Check writing is a skill that most teenagers have not developed.

One of my teenage daughters called me at work in a mild panic. Her mother had left a blank check for the daughter to bring to her hair appointment, and she had not a clue how to fill in the blanks.

I had to think about it for a minute myself.

I’m not sure when I last wrote a check for something. Probably two years ago while my wife, Sharon, and I were building our house. We served as general contractors, and the bank had supplied a giant checkbook for paying the various vendors and subcontractors.

Despite the size of the checkbook, I sometimes had to write out the amounts in tiny letters just to fit them all in. It’s amazing what it costs to build a house.

Check writing is still with us, but I’d say it’s hanging on by a thread. Most people have made the leap to debit cards and other electronic or online transfers of funds. Cash payments are increasingly rare.

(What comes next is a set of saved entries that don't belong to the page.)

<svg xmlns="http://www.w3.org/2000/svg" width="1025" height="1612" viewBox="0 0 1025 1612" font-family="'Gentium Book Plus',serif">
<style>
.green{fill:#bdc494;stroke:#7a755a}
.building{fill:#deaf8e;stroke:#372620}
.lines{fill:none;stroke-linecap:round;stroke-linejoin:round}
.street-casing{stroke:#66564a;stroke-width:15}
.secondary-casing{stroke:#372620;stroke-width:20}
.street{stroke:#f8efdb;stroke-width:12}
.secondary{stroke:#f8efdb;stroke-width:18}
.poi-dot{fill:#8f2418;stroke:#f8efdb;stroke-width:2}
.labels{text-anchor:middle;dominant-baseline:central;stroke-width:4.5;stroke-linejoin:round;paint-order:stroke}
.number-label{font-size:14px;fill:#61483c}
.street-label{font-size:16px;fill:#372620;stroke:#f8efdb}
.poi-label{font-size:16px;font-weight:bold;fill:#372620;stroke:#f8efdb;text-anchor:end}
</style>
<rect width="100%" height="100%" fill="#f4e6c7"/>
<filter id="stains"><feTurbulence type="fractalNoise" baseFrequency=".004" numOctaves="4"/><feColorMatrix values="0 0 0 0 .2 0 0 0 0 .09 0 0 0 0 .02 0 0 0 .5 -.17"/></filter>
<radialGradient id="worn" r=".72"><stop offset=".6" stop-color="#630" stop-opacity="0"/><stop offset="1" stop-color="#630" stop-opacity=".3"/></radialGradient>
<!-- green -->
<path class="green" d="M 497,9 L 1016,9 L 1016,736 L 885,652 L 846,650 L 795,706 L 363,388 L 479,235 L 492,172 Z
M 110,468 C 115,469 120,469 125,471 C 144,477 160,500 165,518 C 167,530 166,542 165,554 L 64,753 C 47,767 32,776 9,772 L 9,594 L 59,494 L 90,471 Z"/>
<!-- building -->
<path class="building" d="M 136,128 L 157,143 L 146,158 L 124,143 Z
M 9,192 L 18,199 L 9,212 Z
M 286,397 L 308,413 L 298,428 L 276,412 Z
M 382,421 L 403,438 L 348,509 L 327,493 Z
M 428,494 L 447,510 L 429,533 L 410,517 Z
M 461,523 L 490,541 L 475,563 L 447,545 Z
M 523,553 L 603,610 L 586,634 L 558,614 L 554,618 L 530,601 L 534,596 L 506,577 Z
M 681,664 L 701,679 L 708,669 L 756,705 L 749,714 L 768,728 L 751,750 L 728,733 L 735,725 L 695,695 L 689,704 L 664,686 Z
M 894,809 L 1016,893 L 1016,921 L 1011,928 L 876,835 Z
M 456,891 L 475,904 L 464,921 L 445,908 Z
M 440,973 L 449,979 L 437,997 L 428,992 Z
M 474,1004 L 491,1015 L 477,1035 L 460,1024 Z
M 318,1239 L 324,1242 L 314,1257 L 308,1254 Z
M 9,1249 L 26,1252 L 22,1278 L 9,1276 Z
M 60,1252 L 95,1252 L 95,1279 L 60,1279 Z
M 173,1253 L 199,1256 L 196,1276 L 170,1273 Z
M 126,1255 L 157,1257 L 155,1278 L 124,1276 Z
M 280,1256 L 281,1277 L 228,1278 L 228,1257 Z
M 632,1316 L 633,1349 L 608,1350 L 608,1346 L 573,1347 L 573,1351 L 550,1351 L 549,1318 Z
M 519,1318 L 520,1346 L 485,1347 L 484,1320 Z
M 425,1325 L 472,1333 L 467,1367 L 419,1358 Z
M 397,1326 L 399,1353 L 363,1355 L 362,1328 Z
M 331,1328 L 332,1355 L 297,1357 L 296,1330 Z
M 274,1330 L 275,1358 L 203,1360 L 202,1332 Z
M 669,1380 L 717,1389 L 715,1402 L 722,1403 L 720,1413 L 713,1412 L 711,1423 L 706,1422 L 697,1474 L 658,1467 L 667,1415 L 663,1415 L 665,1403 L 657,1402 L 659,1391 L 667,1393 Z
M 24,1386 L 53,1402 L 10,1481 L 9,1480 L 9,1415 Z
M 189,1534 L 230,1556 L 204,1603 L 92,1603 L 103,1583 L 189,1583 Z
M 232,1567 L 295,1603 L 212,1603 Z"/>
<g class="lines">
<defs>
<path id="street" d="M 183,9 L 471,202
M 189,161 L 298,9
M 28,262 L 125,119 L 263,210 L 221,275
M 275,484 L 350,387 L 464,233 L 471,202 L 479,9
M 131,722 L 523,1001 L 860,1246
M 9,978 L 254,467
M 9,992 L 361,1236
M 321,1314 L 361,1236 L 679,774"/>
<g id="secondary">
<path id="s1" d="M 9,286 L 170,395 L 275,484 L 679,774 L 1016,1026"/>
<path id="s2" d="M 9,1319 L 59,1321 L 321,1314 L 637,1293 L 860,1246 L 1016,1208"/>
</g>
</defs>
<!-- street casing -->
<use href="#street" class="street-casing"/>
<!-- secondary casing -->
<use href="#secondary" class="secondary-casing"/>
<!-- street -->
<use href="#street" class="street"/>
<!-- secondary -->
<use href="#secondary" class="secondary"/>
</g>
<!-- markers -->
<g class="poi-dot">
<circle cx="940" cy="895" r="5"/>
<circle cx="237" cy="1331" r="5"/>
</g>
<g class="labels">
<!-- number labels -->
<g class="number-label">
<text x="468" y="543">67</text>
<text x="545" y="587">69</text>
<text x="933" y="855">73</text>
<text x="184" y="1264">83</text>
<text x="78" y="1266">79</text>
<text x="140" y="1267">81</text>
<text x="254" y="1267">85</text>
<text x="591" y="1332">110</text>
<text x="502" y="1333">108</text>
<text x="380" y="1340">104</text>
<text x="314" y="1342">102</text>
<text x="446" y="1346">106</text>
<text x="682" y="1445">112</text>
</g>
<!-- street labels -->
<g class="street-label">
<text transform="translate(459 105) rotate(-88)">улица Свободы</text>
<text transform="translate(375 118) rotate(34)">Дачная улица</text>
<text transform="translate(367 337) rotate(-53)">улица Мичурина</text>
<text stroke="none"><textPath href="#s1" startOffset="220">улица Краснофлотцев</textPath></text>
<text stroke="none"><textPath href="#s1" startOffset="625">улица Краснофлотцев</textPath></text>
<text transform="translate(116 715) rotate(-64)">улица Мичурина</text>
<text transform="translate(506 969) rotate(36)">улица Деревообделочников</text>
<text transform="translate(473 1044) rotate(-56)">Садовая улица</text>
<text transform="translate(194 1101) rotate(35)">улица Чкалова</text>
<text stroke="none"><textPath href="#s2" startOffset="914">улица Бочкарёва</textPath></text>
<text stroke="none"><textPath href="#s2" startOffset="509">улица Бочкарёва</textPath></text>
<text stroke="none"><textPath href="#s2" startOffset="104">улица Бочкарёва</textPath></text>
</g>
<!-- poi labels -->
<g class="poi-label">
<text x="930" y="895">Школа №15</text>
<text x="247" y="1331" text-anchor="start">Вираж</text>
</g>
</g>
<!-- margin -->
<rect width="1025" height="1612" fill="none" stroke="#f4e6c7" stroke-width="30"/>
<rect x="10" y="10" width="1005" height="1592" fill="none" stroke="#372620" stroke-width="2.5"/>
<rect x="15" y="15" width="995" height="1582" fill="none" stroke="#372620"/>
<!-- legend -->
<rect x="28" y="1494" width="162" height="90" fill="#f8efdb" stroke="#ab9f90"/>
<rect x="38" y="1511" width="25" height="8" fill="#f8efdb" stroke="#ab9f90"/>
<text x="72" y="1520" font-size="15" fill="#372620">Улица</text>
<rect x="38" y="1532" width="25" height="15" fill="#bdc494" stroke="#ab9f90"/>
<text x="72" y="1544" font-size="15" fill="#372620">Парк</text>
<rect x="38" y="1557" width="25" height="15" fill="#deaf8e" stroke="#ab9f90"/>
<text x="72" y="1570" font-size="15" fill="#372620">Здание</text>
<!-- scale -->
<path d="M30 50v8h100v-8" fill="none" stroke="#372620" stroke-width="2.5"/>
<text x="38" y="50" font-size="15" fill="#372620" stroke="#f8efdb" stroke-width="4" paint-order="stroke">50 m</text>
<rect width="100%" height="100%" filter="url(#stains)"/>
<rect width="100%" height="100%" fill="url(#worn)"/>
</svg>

Kids today don’t even lend each other money in cash. If a friend owes one of my daughters $10, he simply uses an online app that deposits the funds into a personal account in minutes.

In my daughter’s defense, I probably had not written any checks at her age. But I knew how to do it because I’d seen it practiced many times — on “The Price Is Right.”

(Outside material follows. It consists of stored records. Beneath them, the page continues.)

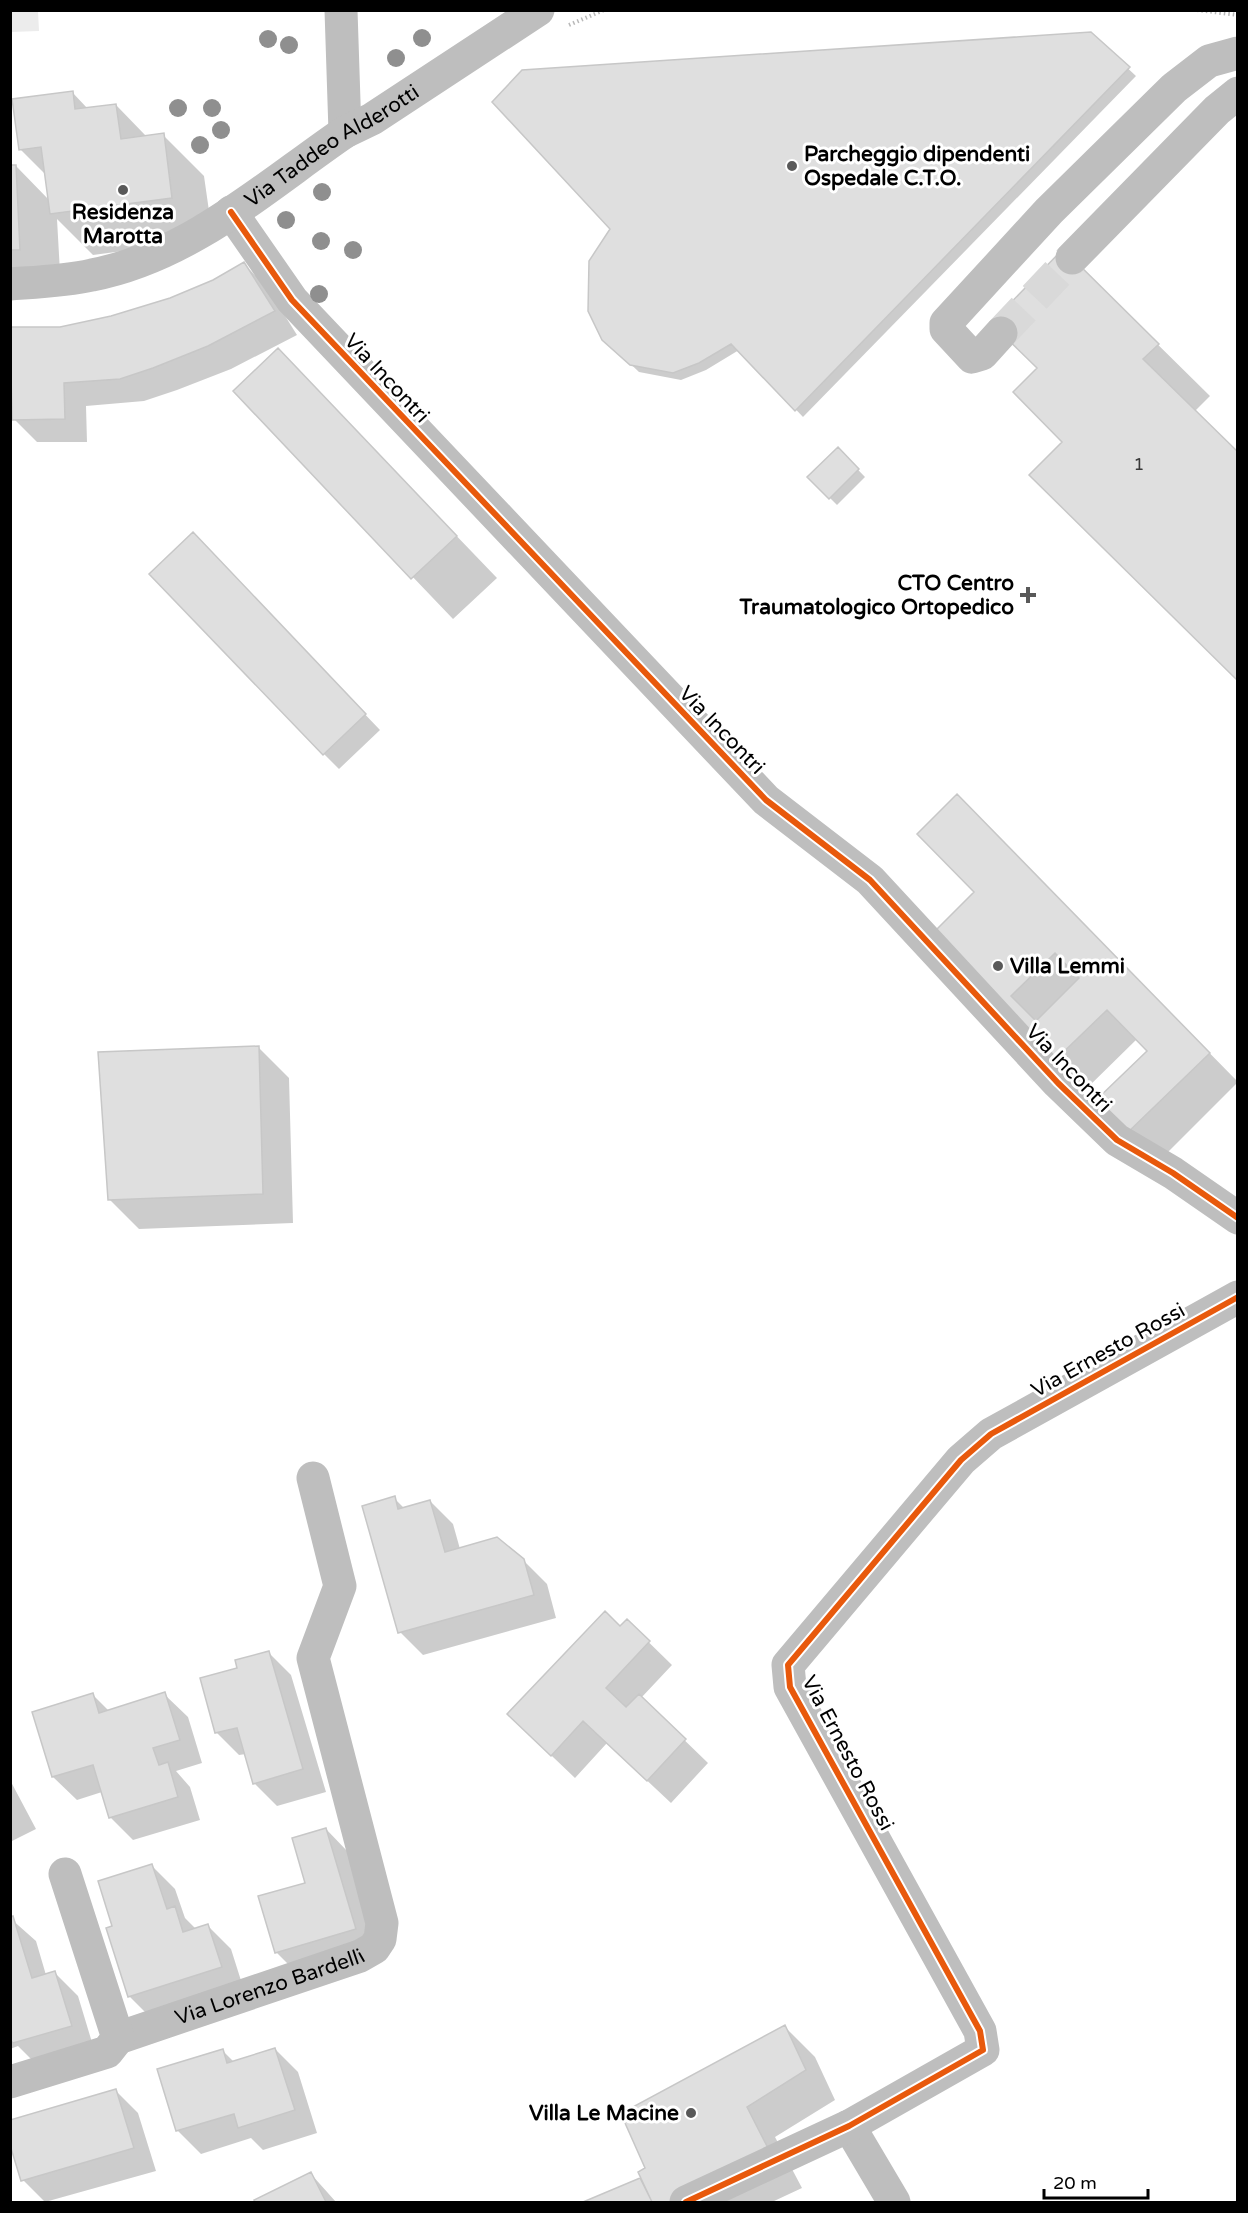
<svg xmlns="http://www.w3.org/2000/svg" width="1248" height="2213" viewBox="0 0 1248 2213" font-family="'Varela Round',sans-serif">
	<rect width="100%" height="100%" fill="#fff"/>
	<path fill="#ececec" d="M 10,11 L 38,11 L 39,31 L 11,32 Z"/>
	<path fill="#0003" d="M 1090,33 L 1136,76 L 803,417 L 739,350 L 706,370 L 681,380 L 639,372 L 604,339 L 612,229 Z
		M 72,92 L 88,109 L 116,105 L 147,137 L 163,135 L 204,176 L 213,239 L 93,255 L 57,219 L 61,290 L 10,292 L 10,166 L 16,166 L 50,201 L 47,176 L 20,149 Z
		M 1063,251 L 1210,396 L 1194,412 L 1065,442 L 1038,368 Z
		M 244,264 L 267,287 L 297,335 L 231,369 L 177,390 L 144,401 L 86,406 L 87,442 L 37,442 L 14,419 L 60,329 L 112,318 L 170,299 L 214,281 Z
		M 278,350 L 497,578 L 453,619 L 235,391 Z
		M 838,449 L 865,477 L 837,505 L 809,477 Z
		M 208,550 L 380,730 L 339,769 L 324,754 Z
		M 987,826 L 1238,1082 L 1155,1165 L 1125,1135 L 1149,1051 L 1137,1039 L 1081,1094 L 929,939 L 976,892 Z
		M 259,1048 L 289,1078 L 293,1223 L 139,1229 L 109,1199 Z
		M 394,1498 L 405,1509 L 430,1501 L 453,1524 L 460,1549 L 523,1560 L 547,1584 L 556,1618 L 423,1655 L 400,1632 Z
		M 627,1621 L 672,1665 L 641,1698 L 708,1763 L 671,1803 L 607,1743 L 575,1778 L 532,1737 Z
		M 268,1652 L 291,1675 L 326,1792 L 277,1806 L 254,1783 L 246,1754 L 239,1755 L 216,1732 L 239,1669 Z
		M 164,1694 L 188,1717 L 202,1763 L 176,1771 L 190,1787 L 200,1820 L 133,1840 L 110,1817 L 102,1792 L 77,1800 L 53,1777 L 34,1713 L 93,1695 L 109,1711 Z
		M 10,1780 L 36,1829 L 10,1842 Z
		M 326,1829 L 349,1853 L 378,1952 L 299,1975 L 276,1952 L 307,1884 Z
		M 152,1866 L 175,1889 L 185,1918 L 196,1929 L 208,1926 L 231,1949 L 244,1990 L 152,2019 L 129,1996 L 114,1927 Z
		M 10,1918 L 36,1941 L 46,1975 L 55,1973 L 78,1996 L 94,2049 L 38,2066 L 18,2046 L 10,2049 Z
		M 785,2027 L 815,2057 L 835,2100 L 775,2137 L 802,2188 L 772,2202 L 587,2202 L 640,2180 L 645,2185 L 647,2169 Z
		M 275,2049 L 298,2072 L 317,2133 L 263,2150 L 251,2138 L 201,2154 L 178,2131 L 159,2070 L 223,2051 L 234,2062 Z
		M 115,2090 L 138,2113 L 156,2171 L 45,2202 L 23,2180 Z
		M 311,2174 L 336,2202 L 257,2202 L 256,2200 Z"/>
	<path fill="#dfdfdf" stroke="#c7c7c7" stroke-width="1.5" fill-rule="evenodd" d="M 1091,32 L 1130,67 L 795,411 L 731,344 L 699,363 L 673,373 L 630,365 L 602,340 L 588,311 L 589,261 L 610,229 L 492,102 L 522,70 Z
		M 73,91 L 75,109 L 116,104 L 121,139 L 164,133 L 172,198 L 50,214 L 41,147 L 19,150 L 12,99 Z
		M 10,165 L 16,165 L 20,250 L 10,250 Z
		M 1063,249 L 1159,344 L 1143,359 L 1238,452 L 1238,681 L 1029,475 L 1062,442 L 1013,392 L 1037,368 L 991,323 Z
		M 244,262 L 275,311 L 208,346 L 153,368 L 120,379 L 64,383 L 65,419 L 12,420 L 10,327 L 60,327 L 111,316 L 170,298 L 213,280 Z
		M 278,348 L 457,536 L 411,579 L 233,391 Z
		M 838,447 L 859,469 L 829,499 L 807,477 Z
		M 193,532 L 366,714 L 323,755 L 149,574 Z
		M 957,794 L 1210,1053 L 1124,1136 L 1093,1103 L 1147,1051 L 1107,1010 L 1050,1065 L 927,939 L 974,892 L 917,834 ZM 1055,953 L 1079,978 L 1036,1021 L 1011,996 Z
		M 259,1046 L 263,1194 L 108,1200 L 98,1052 Z
		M 395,1496 L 398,1509 L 430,1500 L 445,1552 L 497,1537 L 524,1559 L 534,1595 L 398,1633 L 362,1506 Z
		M 605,1611 L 620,1626 L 627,1619 L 650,1641 L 606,1688 L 626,1707 L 639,1694 L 686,1739 L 647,1781 L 583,1721 L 551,1756 L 507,1714 Z
		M 269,1651 L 303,1769 L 253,1784 L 237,1728 L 215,1733 L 200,1678 L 237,1668 L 235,1660 Z
		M 165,1692 L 180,1740 L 153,1748 L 159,1765 L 168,1762 L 178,1797 L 109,1818 L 93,1765 L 52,1777 L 32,1712 L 93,1693 L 99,1713 Z
		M 326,1828 L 356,1929 L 275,1953 L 258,1896 L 305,1883 L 292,1838 Z
		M 152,1864 L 167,1909 L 175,1906 L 183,1932 L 208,1924 L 222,1967 L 128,1997 L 106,1928 L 112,1926 L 98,1881 Z
		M 13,1916 L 32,1978 L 55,1971 L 72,2026 L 13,2043 L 10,2040 L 10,1917 Z
		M 785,2025 L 806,2070 L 747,2107 L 773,2158 L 678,2202 L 652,2202 L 638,2172 L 645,2168 L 625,2123 L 633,2117 L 629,2109 Z
		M 275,2048 L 295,2110 L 238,2128 L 234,2114 L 176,2131 L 157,2069 L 223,2049 L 227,2063 Z
		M 116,2089 L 134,2148 L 21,2181 L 10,2145 L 10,2120 Z
		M 311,2172 L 326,2202 L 255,2202 L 254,2200 Z
		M 640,2178 L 652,2202 L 583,2202 Z"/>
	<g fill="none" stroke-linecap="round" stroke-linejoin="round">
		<path stroke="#d9d9d9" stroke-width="33" stroke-dasharray="33 16" stroke-linecap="butt" d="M 1001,333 L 1072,258"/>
		<path stroke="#b9b9b9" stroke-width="4" stroke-dasharray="1.5 3" stroke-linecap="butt" d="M 1197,10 L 1238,15
			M 569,25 L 604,10"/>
		<g stroke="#bebebe" stroke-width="33">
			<path d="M 341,10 L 345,132"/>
			<path d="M 231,212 L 292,300 L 766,800 L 870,880 L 1058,1083 L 1117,1140 L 1173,1173 L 1238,1218"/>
			<path d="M 1072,258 L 1217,110 L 1238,93"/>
			<path id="s1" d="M 10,284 C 38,282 66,281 92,275 C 190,256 266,186 345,132 L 372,119 L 538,10"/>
			<path d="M 1001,333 L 982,354 L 972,357 L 946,329 L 946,323 L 1049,211 L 1174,88 L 1209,61 L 1238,53"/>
			<path id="s2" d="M 118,2038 L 360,1956 L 374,1948 L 380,1939 L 382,1923 L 313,1658 L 340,1586 L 313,1478"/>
			<path d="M 10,2082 L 107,2052 L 118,2038 L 65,1874"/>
			<path d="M 849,2126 L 894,2202"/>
			<path d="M 686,2202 L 849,2126 L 983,2050 L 980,2031 L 790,1687 L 788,1665 L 961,1460 L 991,1434 L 1238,1297"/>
		</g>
		<g stroke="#fff" stroke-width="10">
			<path id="cycleway" d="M 231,212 L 292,300 L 766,800 L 870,880 L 1058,1083 L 1117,1140 L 1173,1173 L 1238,1218
				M 686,2202 L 849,2126 L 983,2050 L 980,2031 L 790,1687 L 788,1665 L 961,1460 L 991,1434 L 1238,1297"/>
		</g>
		<use href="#cycleway" stroke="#e8590c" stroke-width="6"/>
	</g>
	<g fill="#8f8f8f">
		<circle cx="422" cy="38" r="9"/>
		<circle cx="268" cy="39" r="9"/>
		<circle cx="289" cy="45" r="9"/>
		<circle cx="396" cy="58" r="9"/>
		<circle cx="178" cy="108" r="9"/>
		<circle cx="212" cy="108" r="9"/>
		<circle cx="221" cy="130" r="9"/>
		<circle cx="200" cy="145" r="9"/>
		<circle cx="322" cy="192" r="9"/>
		<circle cx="286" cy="220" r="9"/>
		<circle cx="321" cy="241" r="9"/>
		<circle cx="353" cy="250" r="9"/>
		<circle cx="319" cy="294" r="9"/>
	</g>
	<g fill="#595959" stroke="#fff" stroke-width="2">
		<circle cx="792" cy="166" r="6"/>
		<circle cx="123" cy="190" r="6"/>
		<path d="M1025 586h6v6h6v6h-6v6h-6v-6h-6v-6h6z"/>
		<circle cx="998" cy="966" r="6"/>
		<circle cx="691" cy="2113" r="6"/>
	</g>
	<g text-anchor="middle" stroke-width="6" stroke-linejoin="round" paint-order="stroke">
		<g font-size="18" fill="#383838">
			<text x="1139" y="470">1</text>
		</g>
		<g font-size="21" fill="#000" stroke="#fff">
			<text dy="7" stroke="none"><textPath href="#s1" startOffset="357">Via Taddeo Alderotti</textPath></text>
			<text transform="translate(387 378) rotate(47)" y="7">Via Incontri</text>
			<text transform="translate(722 730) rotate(46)" y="7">Via Incontri</text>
			<text transform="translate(1069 1068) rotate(46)" y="7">Via Incontri</text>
			<text transform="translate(1108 1350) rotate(-29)" y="7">Via Ernesto Rossi</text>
			<text transform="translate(848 1753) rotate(62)" y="7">Via Ernesto Rossi</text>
			<text dy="7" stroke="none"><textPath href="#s2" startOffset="160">Via Lorenzo Bardelli</textPath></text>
		</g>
		<g font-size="21" font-weight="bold" fill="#000" stroke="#fff" text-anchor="start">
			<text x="804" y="161">Parcheggio dipendenti<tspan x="804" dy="24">Ospedale C.T.O.</tspan></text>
			<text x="123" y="219" text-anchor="middle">Residenza<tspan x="123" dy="24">Marotta</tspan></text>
			<text x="1014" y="590" text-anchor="end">CTO Centro<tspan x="1014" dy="24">Traumatologico Ortopedico</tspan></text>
			<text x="1010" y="973">Villa Lemmi</text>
			<text x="679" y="2120" text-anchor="end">Villa Le Macine</text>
		</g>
	</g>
	<rect width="1248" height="2213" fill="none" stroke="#000000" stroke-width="24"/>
	<path d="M1044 2189v9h104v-9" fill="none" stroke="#000000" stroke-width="3"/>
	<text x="1053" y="2189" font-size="18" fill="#000000" stroke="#ffffff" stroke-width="4.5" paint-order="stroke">20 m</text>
</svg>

Kids don’t watch “The Price Is Right” anymore. If they did, they’d have an idea how to write a check, even if the Check Game itself is a mystery.

There’s a fuzzy old video from 2005 on YouTube with Bob Barker lamenting to a “Price Is Right” contestant about the Check Game.

“We have played this game probably 20 years,” he said, “and yet no one ever knows how to play.”

He then asks the woman to repeat, “Bob, I know how to play the Check Game.” And right on cue, she says, “Bob, I know how to write a check,” to howls of laughter.

The game is confusing because it involves writing the check for an amount to be added to a prize value, with the sum landing between two other amounts. Win or lose, however, the check usually ends up written in line with standard check-writing protocol.

“Have you never seen the Check Game on ‘The Price Is Right?’ I asked said daughter.

She had not. So I decided to have some fun with her.

“OK, first of all you’re going to need to write the check using your right hand,” I said. (My daughter is left-handed.)


“Because your mother has a right-handed checkbook.”

“Dad,” she said, flatly. “I don’t know how to write a check, but I’m not stupid.”

I told her not to worry about the “pay-to-the-order-of” line. All she needed to do is write the number amount and then write the payment amount in words, followed by “00/100” because it’s an even-dollar amount.

I told her all of that, but it did not come out as succinctly as it is written here. In my defense, Bob Barker always struggled with it, too.

“Never mind,” daughter said. “I’ll just look up an image of a written check.”

With five more minutes, I believe I could have come up with that.